Hoe zit het met de straffen? De zwaarste straf die je in België kan krijgen voor vluchtmisdrijf is een celstraf van acht jaar en een geldboete van 80.000 euro. In dat geval is er sprake van een dodelijk ongeval, of van een bestuurder die al meermaals werd veroordeeld voor vluchtmisdrijf. Bij minder ernstige aanrijdingen varieert de gevangenisstraf van 15 dagen tot 6 maanden en de geldboete van 1.600 tot 16.000 euro. “Die straffen zijn best zwaar, dus daar ligt het niet aan”, aldus Willems.
Levenslang rijverbod
Koen Van Wonterghem van de vzw Ouders van Verongelukte Kinderen is het daar gedeeltelijk mee eens. “De straffen in de wet zijn inderdaad streng genoeg”, zegt hij. “Alleen moeten we er wel gebruik van willen maken. Sommige politierechters nemen ongevallen in het verkeer nog altijd vrij luchtig op.” Ook volgens verkeersexpert Dirk Lauwers (UGent en UAntwerpen) geldt er voor geweld in het verkeer beduidend meer clementie “dan voor doodslag of onvrijwillige doodslag in andere situaties”.

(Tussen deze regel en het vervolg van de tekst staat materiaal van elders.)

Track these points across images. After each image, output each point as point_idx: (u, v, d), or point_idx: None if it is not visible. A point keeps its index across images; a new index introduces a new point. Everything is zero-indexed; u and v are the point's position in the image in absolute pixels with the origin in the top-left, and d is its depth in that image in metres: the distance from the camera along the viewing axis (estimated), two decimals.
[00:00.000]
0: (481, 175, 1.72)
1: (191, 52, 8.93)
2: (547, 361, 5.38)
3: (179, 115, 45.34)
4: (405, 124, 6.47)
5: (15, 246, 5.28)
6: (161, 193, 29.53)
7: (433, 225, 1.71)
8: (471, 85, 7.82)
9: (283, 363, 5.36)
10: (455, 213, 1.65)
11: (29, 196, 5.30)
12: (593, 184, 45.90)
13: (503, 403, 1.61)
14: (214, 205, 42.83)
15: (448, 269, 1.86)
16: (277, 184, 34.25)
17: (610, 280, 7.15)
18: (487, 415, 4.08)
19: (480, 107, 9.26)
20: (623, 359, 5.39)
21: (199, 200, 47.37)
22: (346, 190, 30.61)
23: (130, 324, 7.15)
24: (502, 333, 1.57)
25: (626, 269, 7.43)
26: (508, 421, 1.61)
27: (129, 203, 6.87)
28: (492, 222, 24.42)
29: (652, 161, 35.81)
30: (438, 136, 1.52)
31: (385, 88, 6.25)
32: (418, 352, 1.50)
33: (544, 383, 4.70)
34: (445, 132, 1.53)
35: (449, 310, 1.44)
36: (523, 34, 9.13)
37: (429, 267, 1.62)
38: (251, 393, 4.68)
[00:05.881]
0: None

De oplossing bestaat uit verschillende ingrepen. Vluchters moeten sneller voor de rechter komen, vindt Van Wonterghem. “Nu duurt dat gemiddeld een jaar. In het ergste geval hebben ze hun rijbewijs in die periode enkele weken moeten afstaan, maar verder konden ze gewoon blijven rondrijden.” Rechters moeten op hun beurt ook vaker een rijverbod opleggen, klinkt het, desnoods levenslang. “Dat gebeurt nu bijna nooit, maar sommige mensen zijn gewoon mentaal niet geschikt om een auto te besturen.”

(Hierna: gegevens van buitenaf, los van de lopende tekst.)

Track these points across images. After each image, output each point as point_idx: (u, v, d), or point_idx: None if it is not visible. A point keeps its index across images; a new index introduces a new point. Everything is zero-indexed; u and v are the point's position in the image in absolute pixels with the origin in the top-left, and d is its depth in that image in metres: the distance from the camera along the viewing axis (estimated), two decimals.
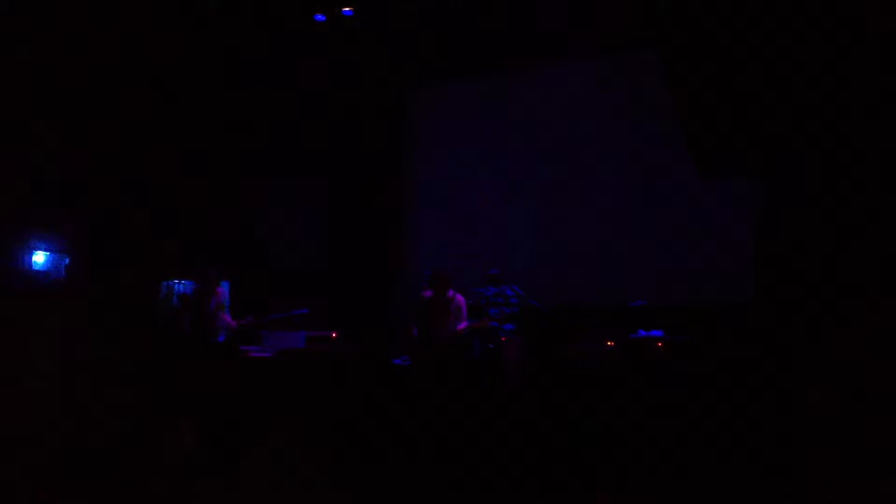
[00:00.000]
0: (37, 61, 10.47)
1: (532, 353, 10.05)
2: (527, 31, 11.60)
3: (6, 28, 10.14)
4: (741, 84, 9.65)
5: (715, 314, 9.71)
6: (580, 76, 12.09)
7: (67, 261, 11.16)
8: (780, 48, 8.37)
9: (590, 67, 12.03)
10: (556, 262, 11.86)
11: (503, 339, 9.92)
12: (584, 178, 11.96)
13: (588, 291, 11.46)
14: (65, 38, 10.61)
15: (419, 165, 13.65)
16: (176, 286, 10.60)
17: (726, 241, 10.68)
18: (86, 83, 10.94)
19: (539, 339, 10.41)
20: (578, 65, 12.06)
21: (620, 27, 11.10)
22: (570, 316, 10.81)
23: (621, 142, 11.71)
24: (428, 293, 9.19)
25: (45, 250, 11.03)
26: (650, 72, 11.13)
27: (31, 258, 10.83)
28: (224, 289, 9.72)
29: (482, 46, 12.26)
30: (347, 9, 11.83)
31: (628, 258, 11.39)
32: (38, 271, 10.87)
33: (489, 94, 12.94)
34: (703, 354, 8.58)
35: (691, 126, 10.40)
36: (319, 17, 12.06)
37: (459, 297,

Volgens Van Wonterghem staan de databanken van politie en justitie ook nog altijd niet op punt. “Het is nog altijd mogelijk dat een politierechter een overtreder voor zijn of haar neus krijgt en niet weet dat die twee weken geleden ook al veroordeeld is.”
Daarnaast is er het luik preventie. Ligt het aan Van Wonterghem, dan maken psychologische proeven straks deel uit van de rijopleiding, zoals bij aanwervingen op de arbeidsmarkt. “Iemand die een bepaalde situatie niet aankan of gedragsproblemen heeft, is misschien niet geschikt om te rijden.”
Lopen de meningen over dat laatste uiteen, dan zijn experts het wel over één ding eens: door onderliggende problemen zoals alcohol en onverzekerd rijden strenger aan te pakken, kunnen we onrechtstreeks ook het aantal vluchtmisdrijven terugdringen.